Yesterday I wrote I don't know anyfreakinthing......and yet today I know I'm stuck again.....or maybe I never get unstuck? 'What if' I ask myself, I never get unstuck......what if my pride is too deep, my stiff necked pride is too deep.....

But that's a lie......I am not the same, I am not what You intend yet, but I am not the same....am I?

I get caught between what I think and what I think I know.......what about what I do know?

I know that Christ died for me, for all of us and THAT makes all the difference so I am NOT the same...
I know that my focus on You ...YOU do amazing things.
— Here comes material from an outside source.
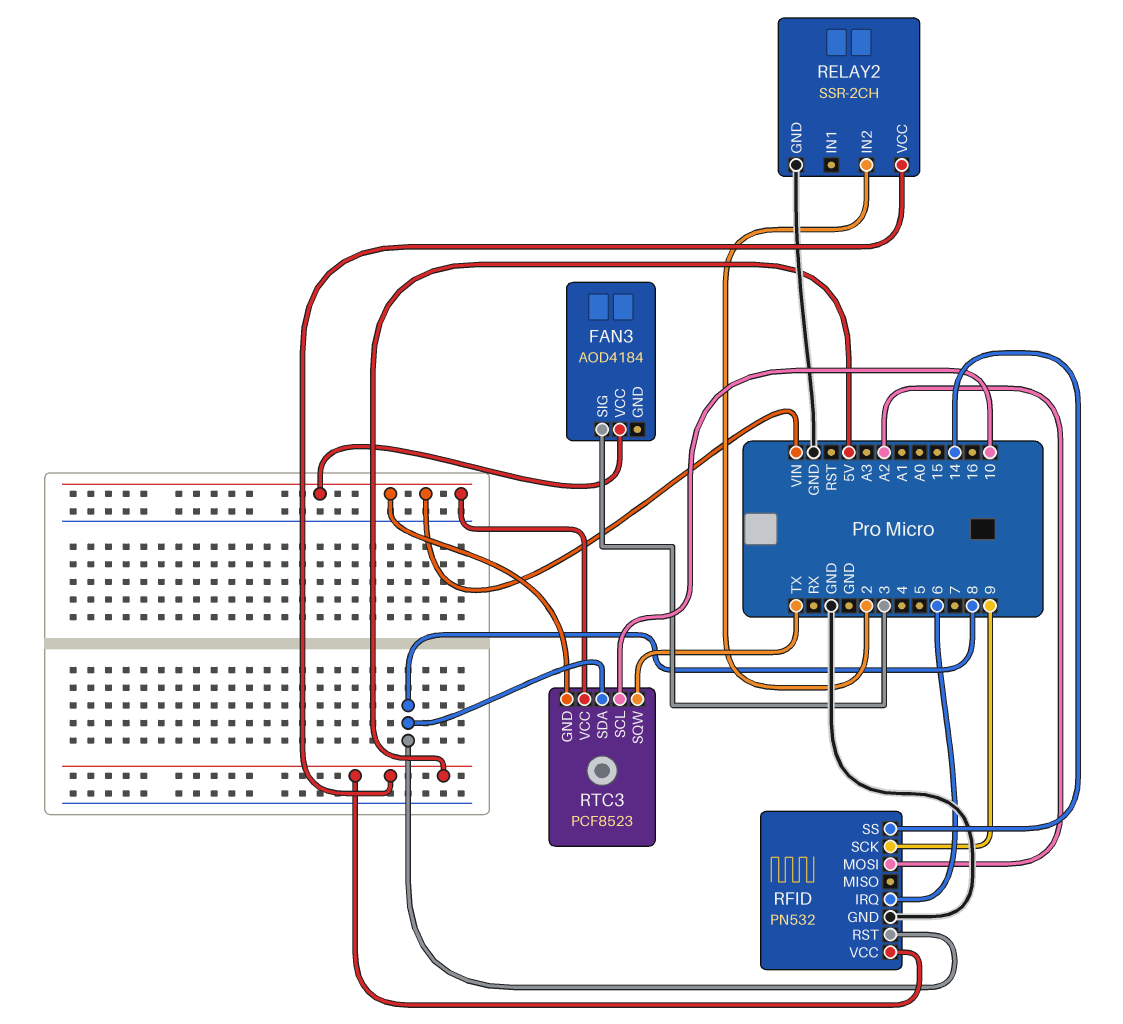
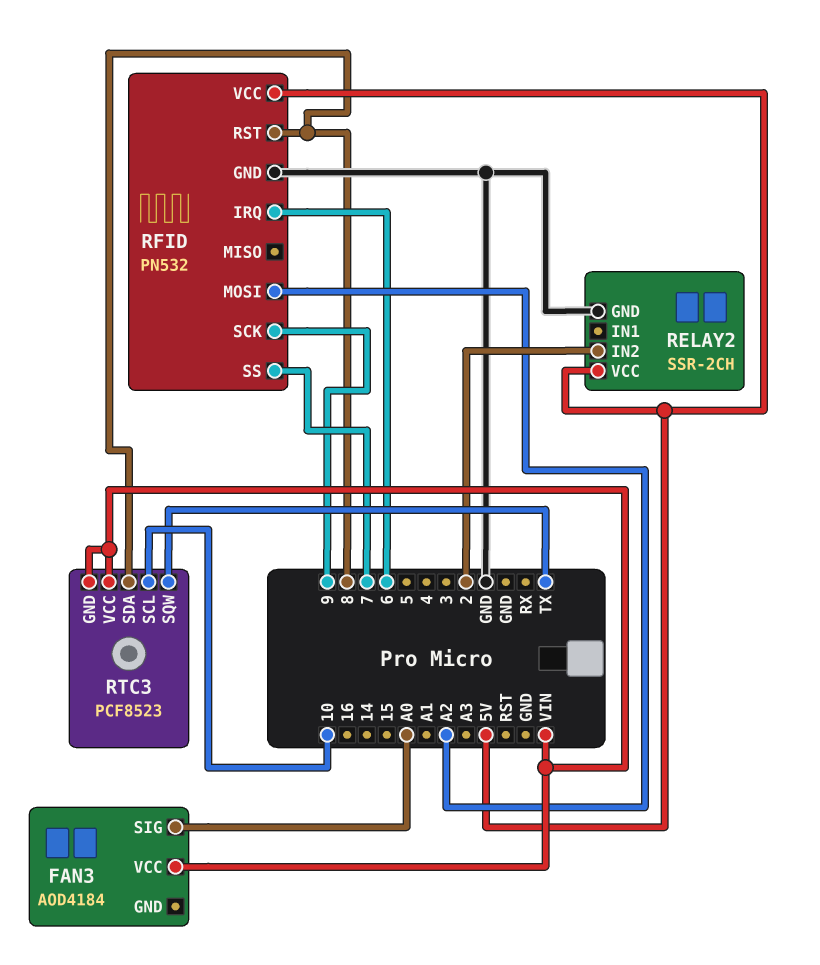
FAN3 pin SIG: 3 -> A0
RFID pin SS: 14 -> 7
I have experienced it so I KNOW it......and even if I hadn't/didn't have the experience, I have YOUR word and I read it and see it....You do what YOU do in spite of us.....
I know this is all the same old crap....it never changes......YOU see inside me and just want me to see it.........but what happens when I do?? AGAIN AND AGAIN AND AGAIN??.......
I know each time I have to choose to believe, to remember that I am forgiven.....
I know I am forgiven.
I know this life is not about me no matter how much I want it to be in these stuck moments....
I know that I want to live a life rich and full with You at the center, no matter how many times I get stuck.
I know that you placed that desire in me and if I don't run away YOU will do what YOU will do....
I know that I break Your heart, repeatedly....
I know that because of Christ You forgive me.
I know I will never understand such forgiveness but finally I DO KNOW it's without limit, because of Christ......and nothing else...because You are a God of LOVE.....
I know Christ ....that Christ died for me, for all of us.
maybe someday I will KNOW this and REST in it........

To claim the truth of ourselves we have to cling to our God in solitude as to the One who makes us who we are....Henri Nouwen

1 comment:

so i go said...

"I know that I break Your heart, repeatedly"

wow.. powerful post, through and through.